* TASK INSTRUCTIONS:
Would you transcribe the listing that follows, character for character, and omit its images?

* INFORMATION SHOWN:

------

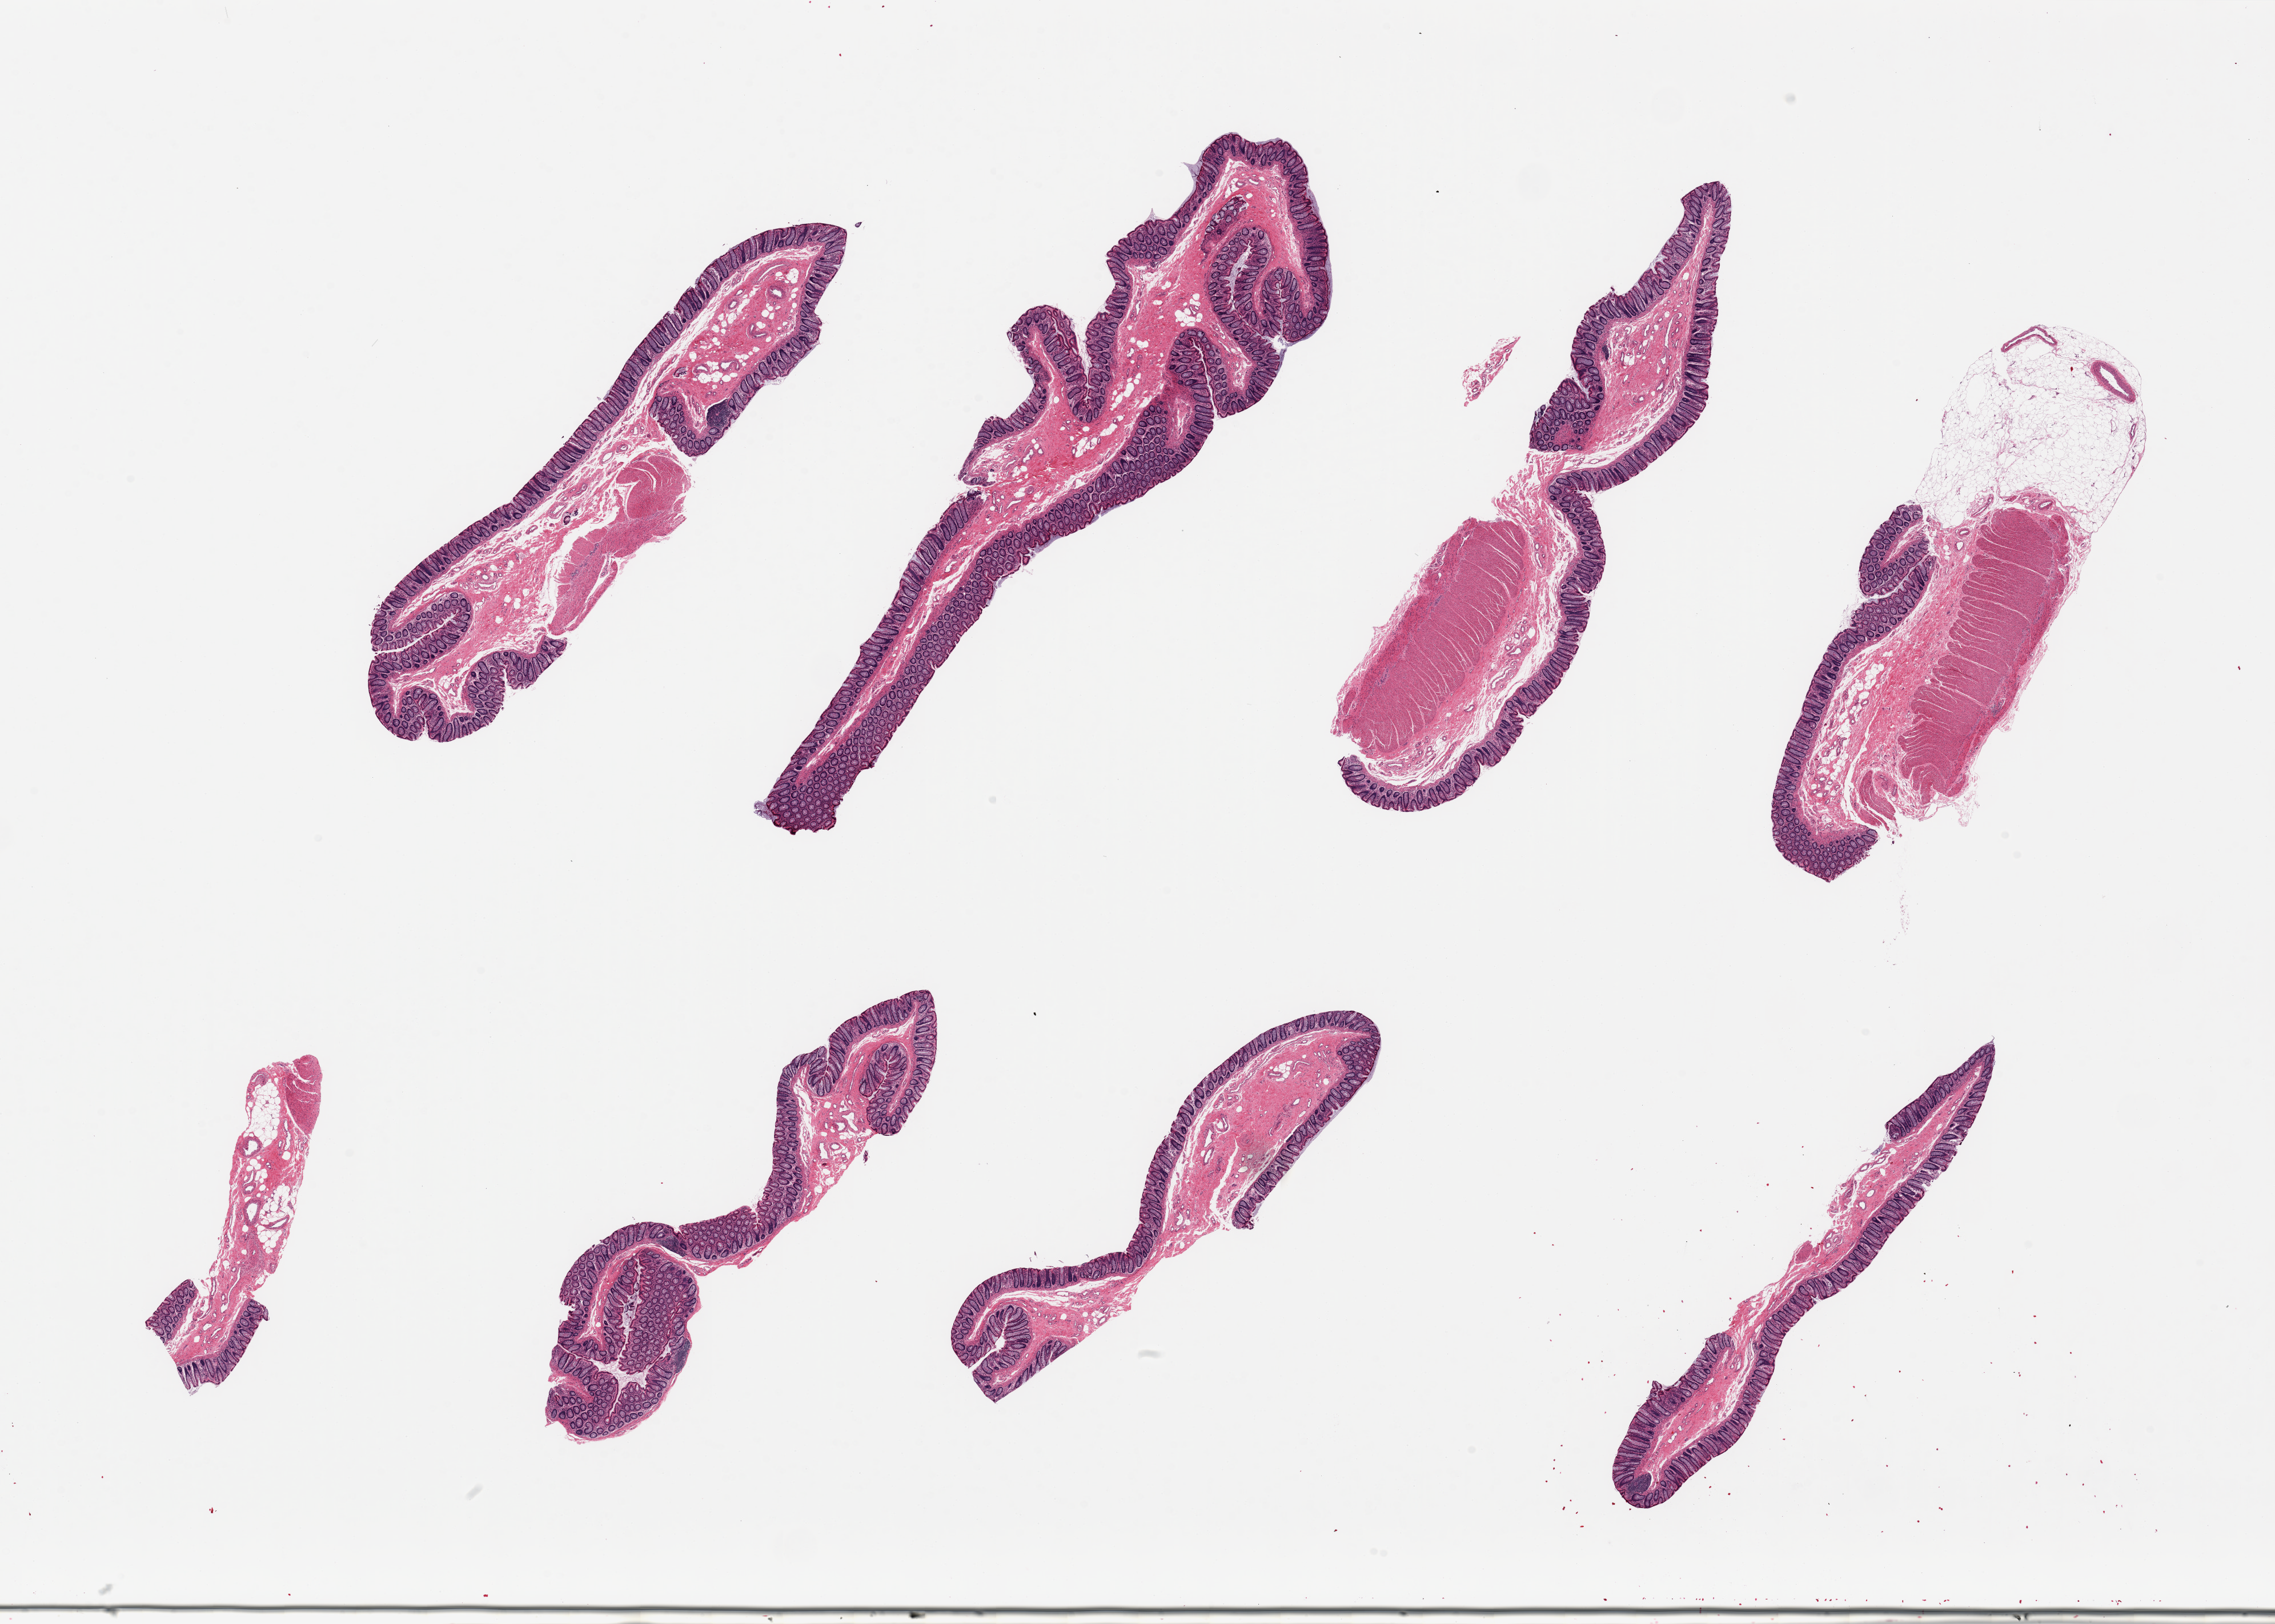
Digitized H&E-stained section — a low-resolution overview of the entire scanned area, about 31.5 x 22.5 mm (acquisition: 20x scan), PAXgene-fixed paraffin-embedded (PFPE) section, target tissue: transverse colon, donor tissue sample.
Reviewer comment on this tissue sample: 8 pieces ~10x2mm. Presumed transverse. Well-preserved mucosa is 10-20% thickness.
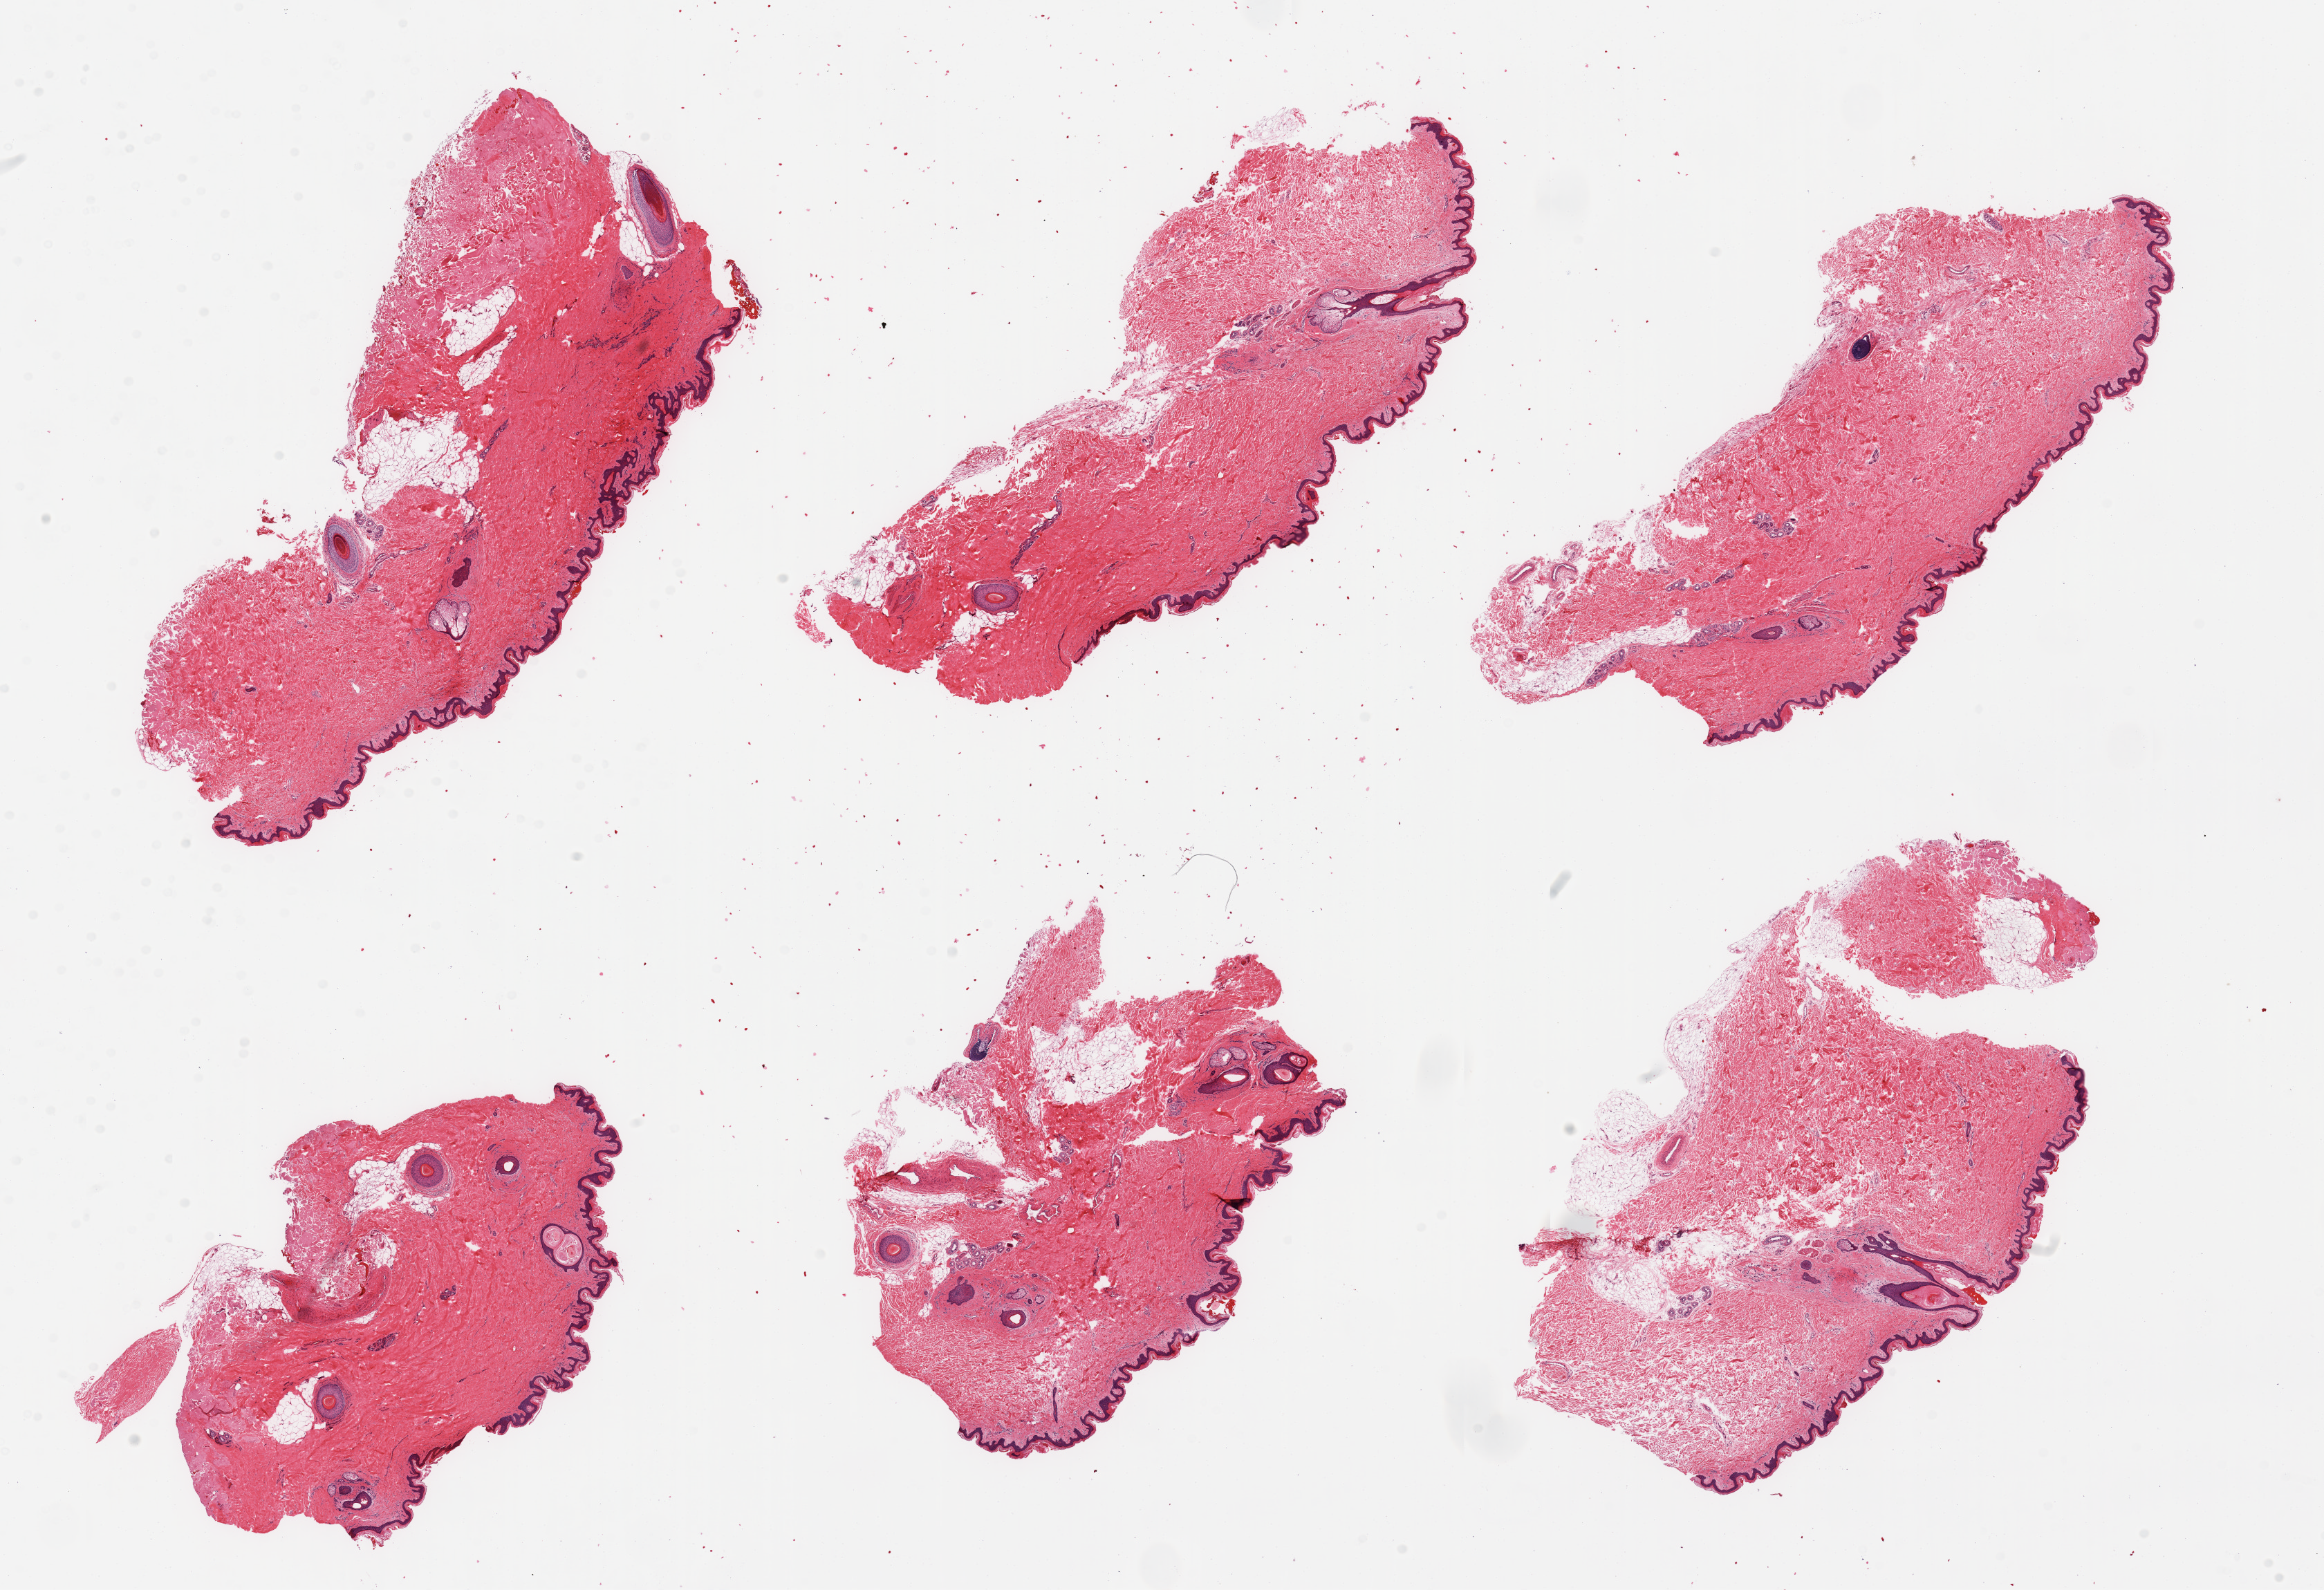
Whole-slide image, haematoxylin and eosin stain — a low-resolution overview of the entire scanned area, about 26.6 x 18.2 mm. PAXgene-fixed paraffin-embedded (PFPE) section. Section of skin of suprapubic region (target tissue). Donor tissue sample. Male donor.
Review note (as recorded): 6 pieces; includes up to ~10% fat, hair bearing skin.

------

* SOLUTION TO THE PROBLEM:
Digitized H&E-stained section — a low-resolution overview of the entire scanned area, about 31.5 x 22.5 mm (acquisition: 20x scan), PAXgene-fixed paraffin-embedded (PFPE) section, target tissue: transverse colon, donor tissue sample.
Reviewer comment on this tissue sample: 8 pieces ~10x2mm. Presumed transverse. Well-preserved mucosa is 10-20% thickness.
Whole-slide image, haematoxylin and eosin stain — a low-resolution overview of the entire scanned area, about 26.6 x 18.2 mm. PAXgene-fixed paraffin-embedded (PFPE) section. Section of skin of suprapubic region (target tissue). Donor tissue sample. Male donor.
Review note (as recorded): 6 pieces; includes up to ~10% fat, hair bearing skin.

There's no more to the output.